#### Kutipan Dokumen:

○ ○ ○ ○ ○ ○ ○

Saya anak Yogya! Kalo ditanya, apakah saya suka Yogya? Saya sangat cinta Yogyakarta. Empat tahun saya kuliah di kota tersebut dan boleh dikata 90% yang ada adalah kenangan indah. Kampus yang menyenangkan. Teman – teman kuliah yang baik, bahkan hingga hari ini masih bersahabat baik. Entah, berdasarkan pengalaman, teman – teman kuliah bagi saya adalah manusia – manusia paling fleksible. Mungkin karena kami semua menjelang dunia kedewasaan pada waktu yang bersamaan, sehingga pertemanan kami tidak ada yang konyol. Semua berpatok pada penerimaan dan toleransi yang sangat besar. Apapun suku dan agama, kami sangat kompak!
Mengenal Yogya yang menjadi cinta sejati, sesungguhnya membuat saya terkenang cinta pertama. Sejujurnya cinta pertama saya adalah Bandung. Sejak kecil saya sering berlibur ke Bandung sekali dalam setahun. Bahkan hingga kini, kami masih sering berlibur ke Bandung. Kalau dulu alasannya karena ada Oom yang merupakan adik mami, berdomisili Bandung. Kalau sekarang, liburan ke Bandung alasannya karena relatif dekat dari Jakarta dan sekaligus menikmati kesejukan udara dataran tinggi.

○ ○ ○ ○ ○ ○ ○

#### Materi Belajar:
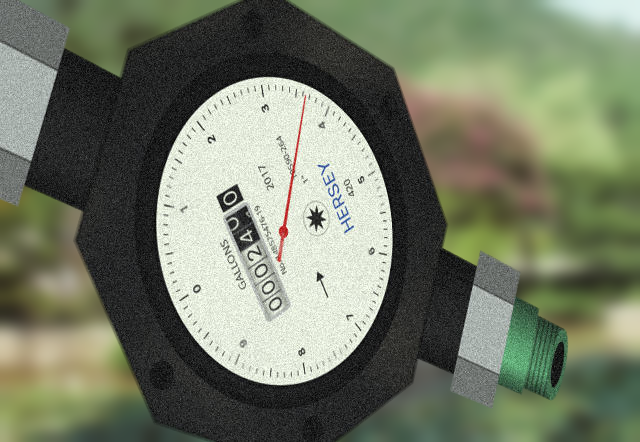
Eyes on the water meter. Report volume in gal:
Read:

○ ○ ○ ○ ○ ○ ○

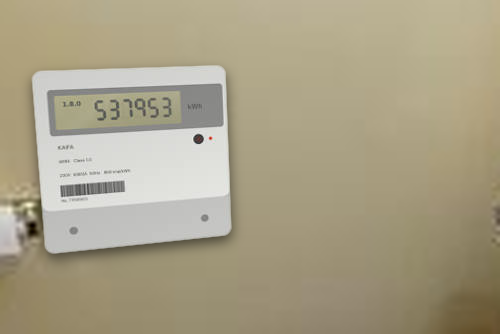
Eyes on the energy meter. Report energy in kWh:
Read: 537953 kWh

○ ○ ○ ○ ○ ○ ○

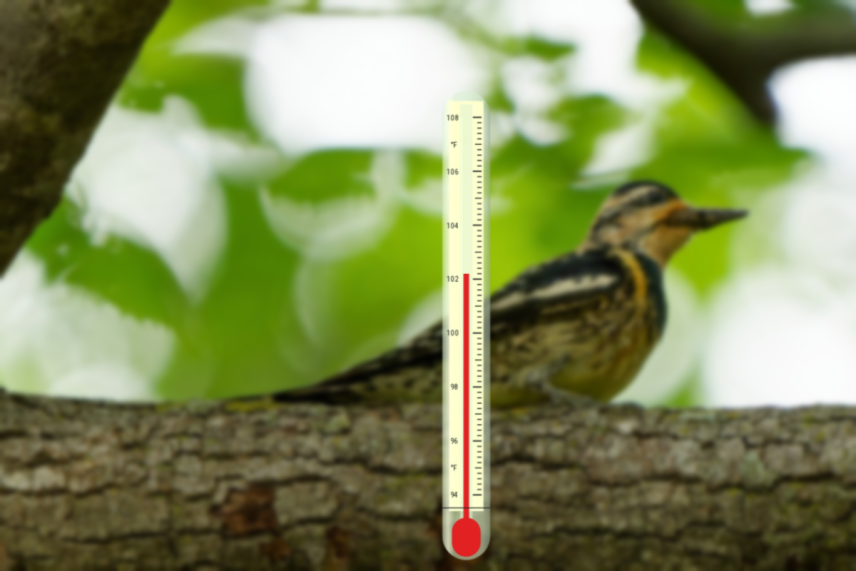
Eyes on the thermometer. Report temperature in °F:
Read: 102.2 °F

○ ○ ○ ○ ○ ○ ○

#### Kegiatan A:
Ketik ulang bagian teks tentang Yogyakarta dan Bandung, mulai dari "Mengenal Yogya yang" dan terus sampai "udara dataran tinggi.".
#### Kegiatan B:
Lanjutkan teks tentang Yogyakarta dan Bandung, dimulai sesudah kalimat terakhirnya.
Materi ini berasal dari sumber lain.

#### Jawaban A:
Mengenal Yogya yang menjadi cinta sejati, sesungguhnya membuat saya terkenang cinta pertama. Sejujurnya cinta pertama saya adalah Bandung. Sejak kecil saya sering berlibur ke Bandung sekali dalam setahun. Bahkan hingga kini, kami masih sering berlibur ke Bandung. Kalau dulu alasannya karena ada Oom yang merupakan adik mami, berdomisili Bandung. Kalau sekarang, liburan ke Bandung alasannya karena relatif dekat dari Jakarta dan sekaligus menikmati kesejukan udara dataran tinggi.

#### Jawaban B:
Dulu saya ngotot sekali ingin kuliah di Bandung dan pokoknya harus ke Bandung! Saya sudah membeli formulir Universitas Parahyangan dan sudah hampir saya isi dan kirim. Tapi Oom menasihati agar saya tidak ke Bandung dan lebih baik memilih kuliah di Yogyakarta saja. Almarhum mami juga berpikir demikian. Alasannya karena dekat dengan kota kelahiran dan mempermudah bolak – balik mengunjungi mami. Seperti biasa, saya selalu menurut. Walaupun dalam hati saya sedih dan saya sadari hingga hari ini jika ke Bandung saya merasa melankolis. Karena saya dan kota Bandung tidak berjodoh. Saya akhirnya kuliah di Yogya! Benefitnya? Luar biasa, kampus yang hangat, teman-teman baik, nilai yang cukup, sikap kekerabatan dan tentu saja hemat biaya hidup!
Di sisi lain, adik saya berhasil kuliah ke Bandung! Mungkin karena mami pikir saya sudah hampir selesai di Yogya. Adik saya mendapat ‘jatah’ yang sebenarnya saya idamkan. Kuliah di Bandung! Saya sama sekali tidak merasa iri ketika adik saya berhasil kuliah di Bandung, bahkan mengambil jurusan arsitektur. Buat saya itu kebanggaan! Sayang seribu sayang. Adik saya dengan sukses menggagalkan sendiri study-nya! Kuliah selama sepuluh tahun, berpindah di dua perguruan tinggi swasta dan dua – duanya men-vonis dia DO!! Yang patah hati nggak hanya saya, terutama mami! Kecewa sekali, ketika sebuah kesempatan emas diberikan kepada bebek yang tak pernah menjadi angsa!
Sekarang, ketika bepergian ke Bandung, rasa patah hati saya tidaklah sebesar dulu. Saya berterima-kasih, karena Bandung tak berjodoh dengan saya. Yogyalah yang menjadi cinta sejati dalam kehidupan saya. Selalu merasa nyaman “pulang ke kotamu.” Beberapa sahabat masih berdomisili di Yogya dan siap kapan saja saya ingin berbagi malam dengan lesehan di malioboro atau mangkubumi. Yogya mengajarkan saya untuk selalu “masih seperti dulu.” Saya tidak ingin berubah menjadi seseorang yang bukan saya. Mengerti esensi menjadi diri sendiri namun terus memperbaiki menjadi versi yang terbaik.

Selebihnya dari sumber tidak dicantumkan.